Posted: Fri Dec 11, 2015 6:05 am
by Ynwe
GDP_PER_CAPITA EDUC_PER LAW LIFE_EXPEC REL_PER URB_PER
GDP_PER_CAPITA 1.000000 0.895168 0.956279 0.952616 -0.973835 0.807385
EDUC_PER 0.895168 1.000000 0.975186 0.977476 -0.948947 0.824475
LAW 0.956279 0.975186 1.000000 0.997357 -0.991417 0.853135
LIFE_EXPEC 0.952616 0.977476 0.997357 1.000000 -0.985784 0.867973
REL_PER -0.973835 -0.948947 -0.991417 -0.985784 1.000000 -0.823132
URB_PER 0.807385 0.824475 0.853135 0.867973 -0.823132 1.000000


Sorry that the data isn't super clear, but just by looking at the numbers you should see that I have a huge multicollinearity problem. Even if I reduce the model by the variables that are not significant I still get very high numbers (over 0.8 )

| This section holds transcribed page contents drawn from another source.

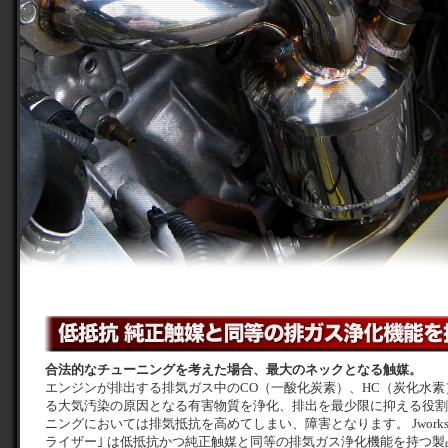
合法的なチューニングを考えた場合、最大のネックとなる触媒。
エンジンが排出する排気ガス中のCO（一酸化炭素）、HC（炭化水素
る大気汚染の原因となる有害物質を浄化、排出を最少限に抑える役割
ニングにおいては排気抵抗を高めてしまい、障害となります。 Jworks
ライザー｣ は低抵抗かつ純正触媒と同等の排気ガス浄化機能を持つ製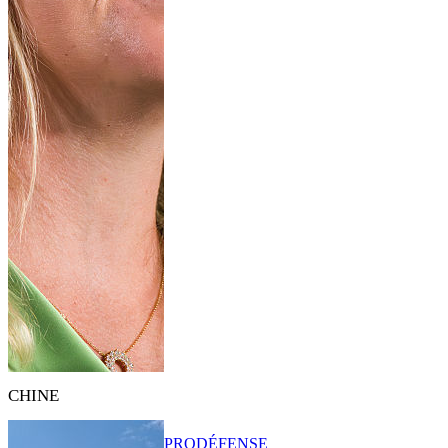
CHINE
PRO
DÉFENSE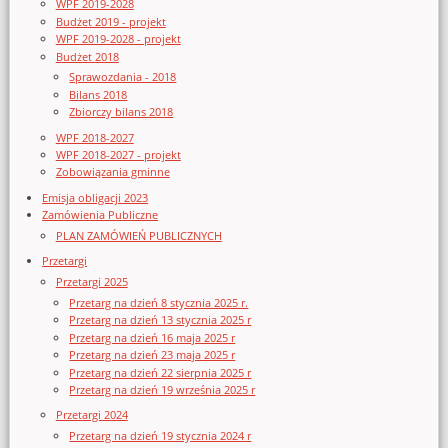
WPF 2019-2028
Budżet 2019 - projekt
WPF 2019-2028 - projekt
Budżet 2018
Sprawozdania - 2018
Bilans 2018
Zbiorczy bilans 2018
WPF 2018-2027
WPF 2018-2027 - projekt
Zobowiązania gminne
Emisja obligacji 2023
Zamówienia Publiczne
PLAN ZAMÓWIEŃ PUBLICZNYCH
Przetargi
Przetargi 2025
Przetarg na dzień 8 stycznia 2025 r.
Przetarg na dzień 13 stycznia 2025 r
Przetarg na dzień 16 maja 2025 r
Przetarg na dzień 23 maja 2025 r
Przetarg na dzień 22 sierpnia 2025 r
Przetarg na dzień 19 września 2025 r
Przetargi 2024
Przetarg na dzień 19 stycznia 2024 r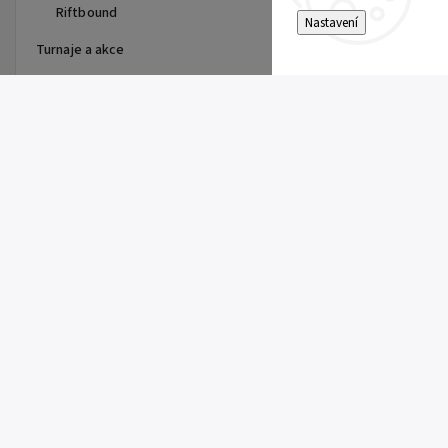
Riftbound
Nastavení
Turnaje a akce
Top 10 produktů
Dragon Shield - stránka do
alba
15 Kč
Single Toploader
5 Kč
Clemont's Quick Wit (SSP 167)
5 Kč
Pitch Black Booster
149 Kč
Super Electric Breaker Booster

This is actually a big surprise to me. I am looking at very different things such as GDP, a law change, women in tertiary educational facilities, the % of religious people and how urban the society is in my country Austria. This is somewhat similar to some past papers in other countries, so I am surprised to see such high multicolinearity. This is my topic I chose with these variables. I can't add or change my variables anymore at this stage. Should I then just incorporate it into my conclusion and state how my test results, even when significant cannot be taken without a pinch of salt and some other variables will be needed to compensate for this?

edit: is it because I have 3 variables that have a value between 0 and 1 that this could be the root of the problem?

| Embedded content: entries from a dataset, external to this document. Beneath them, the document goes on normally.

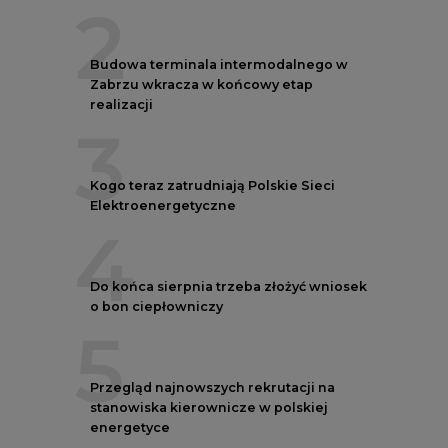
2
Budowa terminala intermodalnego w
Zabrzu wkracza w końcowy etap
realizacji
3
Kogo teraz zatrudniają Polskie Sieci
Elektroenergetyczne
4
Do końca sierpnia trzeba złożyć wniosek
o bon ciepłowniczy
5
Przegląd najnowszych rekrutacji na
stanowiska kierownicze w polskiej
energetyce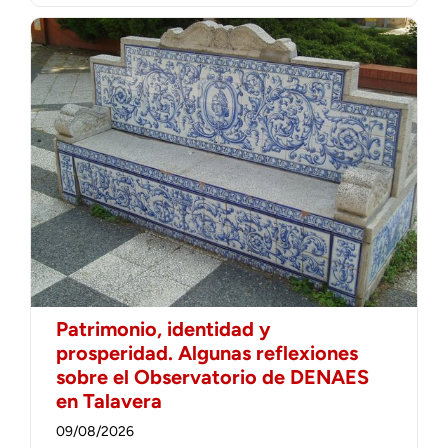
Patrimonio, identidad y
prosperidad. Algunas reflexiones
sobre el Observatorio de DENAES
en Talavera
09/08/2026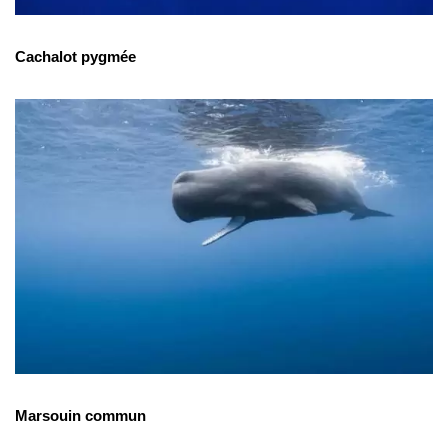
Cachalot pygmée
Marsouin commun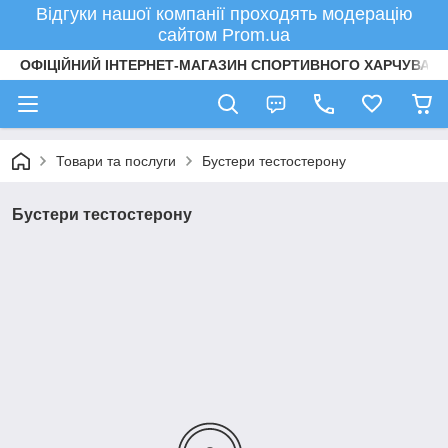
Відгуки нашої компанії проходять модерацію
сайтом Prom.ua
ОФІЦІЙНИЙ ІНТЕРНЕТ-МАГАЗИН СПОРТИВНОГО ХАРЧУВАНН
Товари та послуги
Бустери тестостерону
Бустери тестостерону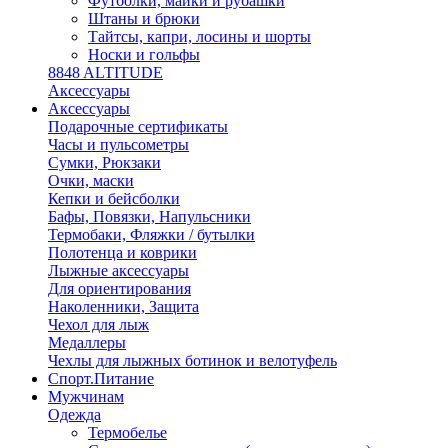
Футболки, майки и рубашки
Штаны и брюки
Тайтсы, капри, лосины и шорты
Носки и гольфы
8848 ALTITUDE
Аксессуары
Аксессуары
Подарочные сертификаты
Часы и пульсометры
Сумки, Рюкзаки
Очки, маски
Кепки и бейсболки
Бафы, Повязки, Напульсники
Термобаки, Фляжки / бутылки
Полотенца и коврики
Лыжные аксессуары
Для ориентирования
Наколенники, Защита
Чехол для лыж
Медаллеры
Чехлы для лыжных ботинок и велотуфель
Спорт.Питание
Мужчинам
Одежда
Термобелье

Re: What to do in the eyes of multicollinearity

Posted: Fri Dec 11, 2015 7:24 am
by trubador

Re: What to do in the eyes of multicollinearity

Posted: Fri Dec 11, 2015 7:53 am
by Ynwe
hi trubador sorry shoudl have done that.

I noticed someting while going over a topic

http://forums.eviews.com/viewtopic.php?f=4&t=3212


I used the method described here by vmillias which startz says is actually bad. Why is that so?


So I should use a Coefficient Variance decomposition test right, where you get 2 tables right? And if I understood the test correctly, if the values in the first table (the one higher up) are LOW you have collinearity, while the second table on the bottom shows collinearity if the values are closer to 1, correct? shouldn'T there be a line though, where all values are 1, since every variable explains itself perfectly?

Re: What to do in the eyes of multicollinearity

Posted: Fri Dec 11, 2015 8:10 am
by startz
Why do you think you should do anything at all about multicollinearity?